Should I restructure the match clause to have match/where couples including the where clauses from my previous example first? My expectation is that they can limit possible bindings early on. For example...
START
nvari = node(5)
MATCH
(nvarj:C2)-[:IN_LOCATION]->(nvarg:LOCATION)
WHERE NOT(nvarj.Name IN ['nf'])
MATCH
(nvarm:C3)-[:IN_LOCATION]->(nvarg:LOCATION)
WHERE NOT(nvarm.Name IN ['nb','nj'])
MATCH
(target:C5)-[:IN_LOCATION]->(nvara:LOCATION),
(nvara:LOCATION)-[:CONNECTED]->(nvarb:LOCATION),
(nvara:LOCATION)-[:CONNECTED]->(nvarc:LOCATION),
(nvard:LOCATION)-[:CONNECTED]->(nvarc:LOCATION),
(nvard:LOCATION)-[:CONNECTED]->(nvare:LOCATION),
(nvare:LOCATION)-[:CONNECTED]->(nvarf:LOCATION),
(nvarg:LOCATION)-[:CONNECTED]->(nvarf:LOCATION),
(nvarg:LOCATION)-[:CONNECTED]->(nvarh:LOCATION),
(nvare:LOCATION)-[:CONNECTED]->(nvark:LOCATION)
RETURN DISTINCT target
On the side:
(Less important but still an interest) If I make each relationship in a match clause an optional match except for relationships containing the target node, would cypher essentially be finding a maximum common sub-graph between the query and the graph data base with the constraint that the MCS contains the target node?
Thanks a lot in advance! I hope I have made my requirements clear but I appreciate that this is not a typical use-case for Neo4j.
I think querying with node properties is almost always preferable to using relationship properties (if you had a choice), as that opens up the possibility that indexing can help speed up the query.

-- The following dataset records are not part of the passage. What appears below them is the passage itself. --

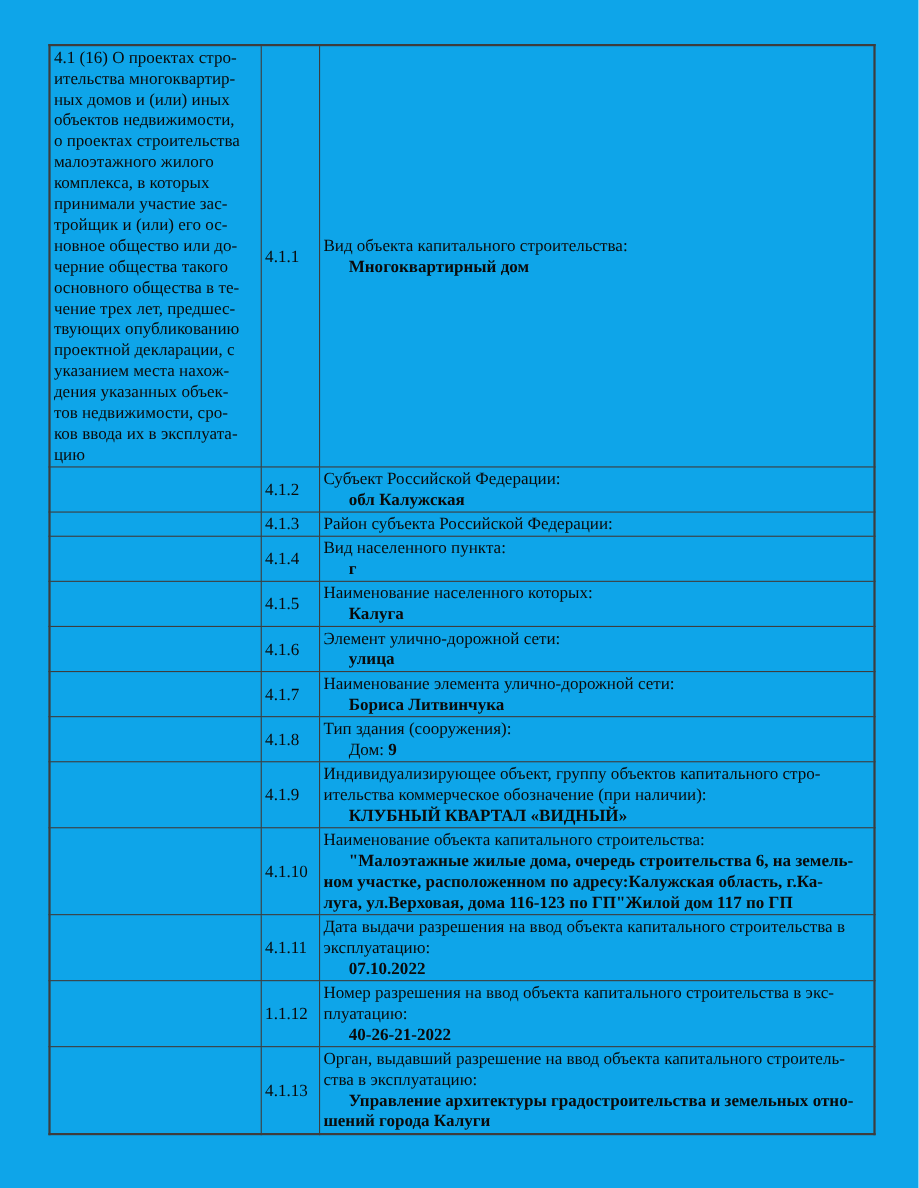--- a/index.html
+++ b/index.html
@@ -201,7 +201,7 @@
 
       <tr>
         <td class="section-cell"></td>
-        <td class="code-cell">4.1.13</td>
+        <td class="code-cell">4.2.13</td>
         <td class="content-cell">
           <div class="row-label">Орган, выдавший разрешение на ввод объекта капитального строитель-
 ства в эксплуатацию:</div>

As an aside, I would avoid using the IN operator if the collection of possible values only has a single element. For example, this snippet: NOT(nvarj.Name IN ['nf']), should be (nvarj.Name <> 'nf'). The current versions of Cypher might not use an index for the IN operator.
Restructuring a query to eliminate undesirable bindings earlier is exactly what you should be doing.
First of all, you would need to keep using MATCH for at least the first relationship in your query (which binds target), or else your result would contain a lot of null rows -- not very useful.
But, thinking clearly about this, if all the other relationships were placed in separate OPTIONAl MATCH clauses, you'd be essentially saying that you want a match even if none of the optional matches succeeded. Therefore, the logical equivalent would be:
MATCH (target:C5)-[:IN_LOCATION]->(nvara:LOCATION)
RETURN DISTINCT target
I don't think this is a useful result.